MarathonMind wrote:
Yes, it's exactly that. The concept is "energy return" and it's also exactly why the Spira shoe was banned. The spring action of the shoe allows the runner to use less of their own energy. Same action, different materials.
We went over this about two weeks ago in a different thread that you must have missed. Any engineer can tell you that springs come in many forms. For example air springs have been in many Nikes for a long time in the form of air bags. The Zoom Air unit is a airbag that is preloaded by strands of fibers connecting the top and bottom of the bag. Those are real springs just as much as the air springs in my 23 year old mountain bike fork (not new technology!), air springs in truck and car suspensions, steel coil springs, steel or fiberglass leaf springs, and carbon fiber springs.
The Boost material is also a spring. The store displays that compared Boost to EVA using steel balls bouncing on the materials were in many running stores when Boost came out, and you could see the substantial increase in energy return in the Boost. Similar elastomer materials were used in mountain bike forks in the '80s and 90s. This is energy return.
https://youtu.be/0KHqCpC2ODAThe Adidas Boost advantage is so good that most of the top marathon times ever run, including the current WR, were run in the Adios despite the shoe being quite heavy for a race shoe. Now Saucony, Altra, Puma, apparently Nike in this shoe, and some other brands have similar foams.
The "Torsion" plates in some Adidas shoes that go into the forefoot that I already mentioned in this thread are just as much springs as carbon plates.
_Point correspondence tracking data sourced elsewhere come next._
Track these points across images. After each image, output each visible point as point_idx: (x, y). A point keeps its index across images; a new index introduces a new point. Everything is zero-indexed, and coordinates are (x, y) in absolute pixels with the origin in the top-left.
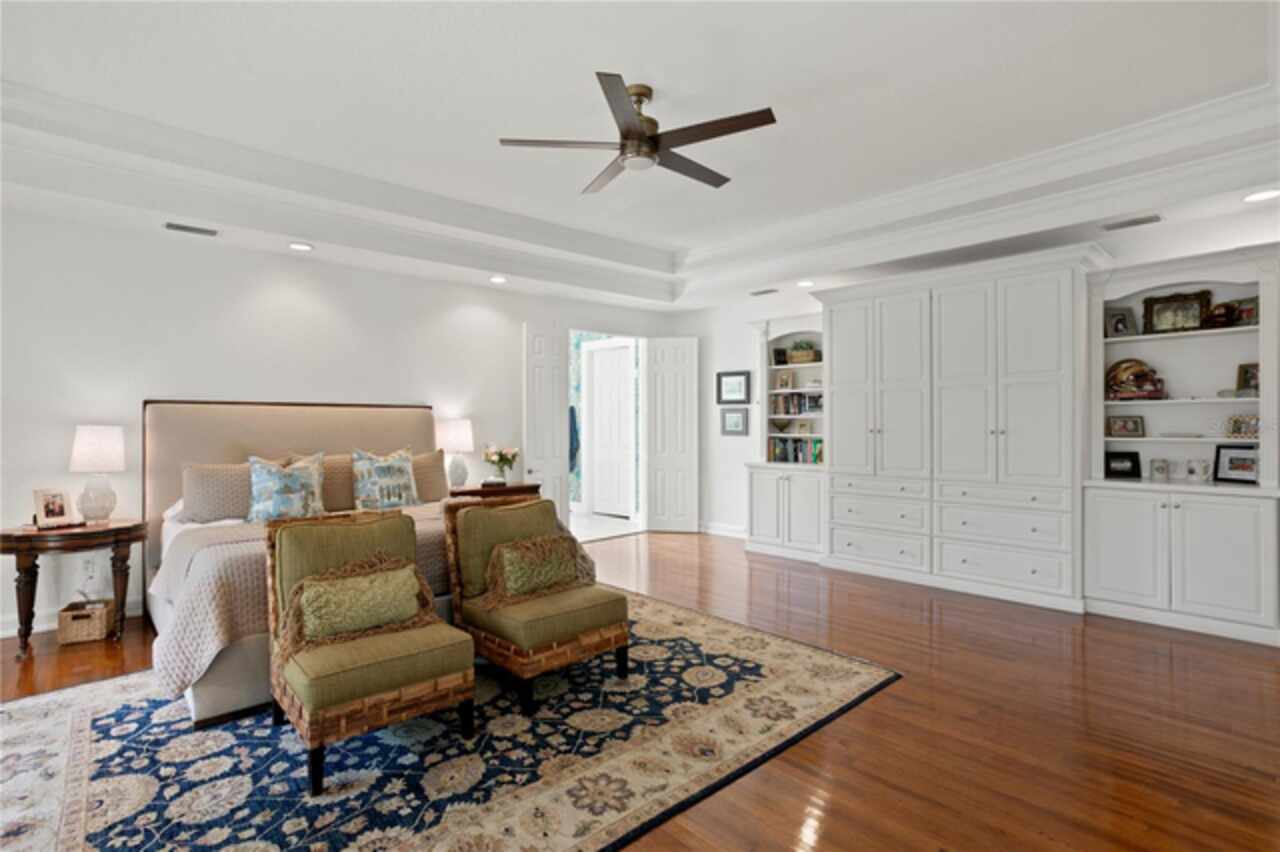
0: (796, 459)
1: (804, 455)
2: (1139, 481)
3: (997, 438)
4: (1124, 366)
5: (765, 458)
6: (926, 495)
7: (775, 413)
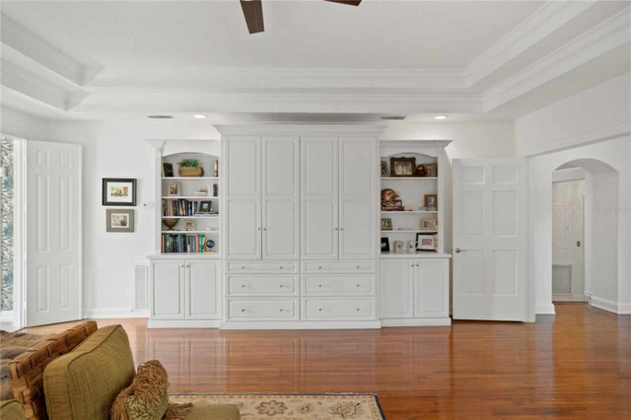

So there are already springs in many different models of shoes that consumers can go out and buy. The Nike Vaporfly, with its springy foam and carbon plate, is using concepts that are used in other shoes that have been on the market already. Maybe the execution is better, maybe not and it's just a sales job. I'm not a Nike fan, but a shoe that is just an execution of existing concepts that are already in other shoes shouldn't be illegal.